In September 2016, 54-year-old Linda Carman and her 22-year-old son, Nathan, set off on an overnight fishing trip from South Kingstown, Rhode Island. When Linda failed to contact a friend the next day, the two were reported missing, sparking a Coast Guard search that swept roughly 62,000 nautical square miles. Eight days after their disappearance, a passing freighter spotted Nathan drifting alone in a life raft about 100 miles south of Martha’s Vineyard and rescued him. His mother, Linda, was never found.
As Nathan recovered, he detailed a harrowing story of survival at sea and expressed shock at the loss of his mother, which was widely covered by national news. But investigators and relatives soon began to question gaps in his account, including skipped safety steps and a risky route offshore. His demeanor also puzzled authorities; diagnosed with autism as a child, Nathan could appear detached and calculating during interrogations, relating selective events in ways that deepened suspicions. These mounting doubts collided with a fraught family history: three years earlier, Linda’s millionaire father, developer John Chakalos, was found murdered in his bed. Nathan was the last known person to see him alive.

The Carman Family Deaths examines how a missing-person case at sea unraveled into a far-reaching investigation. The film is directed by Yon Motskin, produced by Mary-Jane Mitchell, executive produced by Heidi Ewing, Rachel Grady, and produced in partnership with Wired Studios.
The documentary first examines the 2016 disappearance of Linda Carman and the rescue of her son, Nathan, at sea; it then follows the widening investigation that looked at Nathan’s relationship to the unsolved 2013 murder of his grandfather, millionaire real estate developer John Chakalos. Through interviews, footage from the family archive, and expert testimony, the film examines the competing narratives around Nathan’s actions and his possible accountability in the deaths of his mother and grandfather. Tracing the family rifts that followed, the film also confronts the high-stakes questions of motive and money that ultimately closed in around Nathan.

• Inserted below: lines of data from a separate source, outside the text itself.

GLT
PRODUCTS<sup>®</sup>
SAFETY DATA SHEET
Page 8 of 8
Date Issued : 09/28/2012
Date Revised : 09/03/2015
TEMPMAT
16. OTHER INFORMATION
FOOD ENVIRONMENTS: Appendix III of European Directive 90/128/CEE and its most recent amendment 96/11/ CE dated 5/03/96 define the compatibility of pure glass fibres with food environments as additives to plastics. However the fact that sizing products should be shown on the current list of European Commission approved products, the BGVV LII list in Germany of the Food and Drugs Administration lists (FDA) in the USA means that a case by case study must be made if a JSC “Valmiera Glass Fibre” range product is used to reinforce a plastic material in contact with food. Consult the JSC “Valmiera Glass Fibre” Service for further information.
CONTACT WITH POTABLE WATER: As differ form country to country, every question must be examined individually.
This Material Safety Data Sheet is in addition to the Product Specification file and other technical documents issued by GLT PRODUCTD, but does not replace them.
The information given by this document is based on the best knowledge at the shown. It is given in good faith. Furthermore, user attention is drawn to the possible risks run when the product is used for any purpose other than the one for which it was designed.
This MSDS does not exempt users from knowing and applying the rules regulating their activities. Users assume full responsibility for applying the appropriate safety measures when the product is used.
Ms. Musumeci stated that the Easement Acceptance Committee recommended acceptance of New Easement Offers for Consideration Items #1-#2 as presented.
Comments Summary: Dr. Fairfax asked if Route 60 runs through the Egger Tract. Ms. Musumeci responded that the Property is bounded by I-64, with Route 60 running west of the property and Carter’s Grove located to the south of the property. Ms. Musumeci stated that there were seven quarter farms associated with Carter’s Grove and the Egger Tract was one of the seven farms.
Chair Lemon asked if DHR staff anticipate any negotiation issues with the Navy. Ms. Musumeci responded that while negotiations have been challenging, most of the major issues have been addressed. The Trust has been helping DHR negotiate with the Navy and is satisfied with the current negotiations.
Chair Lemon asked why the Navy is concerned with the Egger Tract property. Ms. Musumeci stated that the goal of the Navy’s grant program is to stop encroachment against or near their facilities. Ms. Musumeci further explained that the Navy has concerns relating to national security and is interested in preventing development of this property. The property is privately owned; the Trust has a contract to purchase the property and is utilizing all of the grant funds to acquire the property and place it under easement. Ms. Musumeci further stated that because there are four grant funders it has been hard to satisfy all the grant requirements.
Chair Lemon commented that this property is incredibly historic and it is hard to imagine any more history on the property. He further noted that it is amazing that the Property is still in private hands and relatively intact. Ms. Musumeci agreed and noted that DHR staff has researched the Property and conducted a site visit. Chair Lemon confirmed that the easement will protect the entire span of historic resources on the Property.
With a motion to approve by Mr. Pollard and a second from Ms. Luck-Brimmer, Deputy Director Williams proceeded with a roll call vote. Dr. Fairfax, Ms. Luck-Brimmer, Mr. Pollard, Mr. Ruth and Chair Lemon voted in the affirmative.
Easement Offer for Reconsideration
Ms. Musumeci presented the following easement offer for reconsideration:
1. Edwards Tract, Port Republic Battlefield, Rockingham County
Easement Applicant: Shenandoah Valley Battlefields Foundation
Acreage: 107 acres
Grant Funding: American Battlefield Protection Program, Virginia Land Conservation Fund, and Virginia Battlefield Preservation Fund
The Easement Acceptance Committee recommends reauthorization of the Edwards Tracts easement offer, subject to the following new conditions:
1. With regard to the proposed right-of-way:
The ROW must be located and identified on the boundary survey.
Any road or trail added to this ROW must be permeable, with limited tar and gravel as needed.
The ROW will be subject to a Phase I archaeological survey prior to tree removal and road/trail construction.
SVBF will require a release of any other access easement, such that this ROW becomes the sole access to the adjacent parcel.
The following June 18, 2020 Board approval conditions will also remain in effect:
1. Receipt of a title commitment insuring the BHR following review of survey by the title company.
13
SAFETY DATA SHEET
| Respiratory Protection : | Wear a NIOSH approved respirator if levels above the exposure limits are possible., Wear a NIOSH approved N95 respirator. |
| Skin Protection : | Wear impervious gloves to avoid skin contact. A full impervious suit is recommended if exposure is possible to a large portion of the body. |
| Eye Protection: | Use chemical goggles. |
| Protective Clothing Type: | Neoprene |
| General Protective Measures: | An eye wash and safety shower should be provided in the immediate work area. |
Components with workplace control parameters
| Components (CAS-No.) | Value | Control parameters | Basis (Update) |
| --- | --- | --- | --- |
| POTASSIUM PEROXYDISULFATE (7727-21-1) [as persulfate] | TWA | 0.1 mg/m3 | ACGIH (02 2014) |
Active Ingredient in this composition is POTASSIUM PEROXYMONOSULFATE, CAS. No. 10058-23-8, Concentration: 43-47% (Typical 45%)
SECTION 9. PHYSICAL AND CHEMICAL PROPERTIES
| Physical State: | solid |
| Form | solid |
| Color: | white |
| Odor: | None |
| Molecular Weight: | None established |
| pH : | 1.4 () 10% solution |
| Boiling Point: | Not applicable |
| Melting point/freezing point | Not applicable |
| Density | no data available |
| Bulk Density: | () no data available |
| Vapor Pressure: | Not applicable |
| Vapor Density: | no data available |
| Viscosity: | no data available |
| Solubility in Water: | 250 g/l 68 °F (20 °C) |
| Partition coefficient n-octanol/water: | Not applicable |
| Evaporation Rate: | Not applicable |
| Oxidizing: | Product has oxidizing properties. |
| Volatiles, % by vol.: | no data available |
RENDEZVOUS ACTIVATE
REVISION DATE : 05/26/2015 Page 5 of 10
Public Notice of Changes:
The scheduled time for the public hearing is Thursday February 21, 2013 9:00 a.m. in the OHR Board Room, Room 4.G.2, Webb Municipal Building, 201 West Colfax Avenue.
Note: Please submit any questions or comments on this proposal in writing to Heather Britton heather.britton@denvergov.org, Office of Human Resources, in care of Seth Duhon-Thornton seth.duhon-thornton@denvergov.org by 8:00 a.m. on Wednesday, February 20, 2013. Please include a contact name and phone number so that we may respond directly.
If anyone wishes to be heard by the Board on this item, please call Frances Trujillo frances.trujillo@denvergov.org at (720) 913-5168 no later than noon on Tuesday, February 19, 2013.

Born in 1994 to Linda and Clark Carman, Nathan Carman was the first grandson of millionaire real estate developer John Chakalos, making him a favored heir in a wealthy, tight-knit family. Though under his grandfather’s doting eye, longstanding tensions over control and reports of abuse within the household meant that Nathan’s childhood was marked by instability along with massive privilege. Diagnosed with autism as a child, he struggled to make friends but forged a close bond with a cherished horse named Cruise. As an adult, Nathan bounced between jobs and living arrangements while remaining closely tied to his mother, Linda. After he was rescued at sea in 2016, Nathan’s interviews and legal battles placed him at the center of overlapping investigations into Linda’s disappearance and his grandfather’s 2013 murder.

The film features interviews with Nathan’s father and Linda’s ex-husband, Clark Carman, one of Linda’s sisters, and investigators from the Coast Guard, local police, and the FBI. Wired journalist Evan Lubofsky also weighs in on the case. Alongside input from additional friends and relatives who illuminate long-standing tensions and divided loyalties, these interviews probe how competing narratives of grief, wealth, and suspicion hardened into a devastating rift that forever scarred the Carman family.
The Carman Family Deaths is a twisty, ripped-from-the-headlines account of a young man suspected of murder, and how this fractured his wealthy and dysfunctional New England family.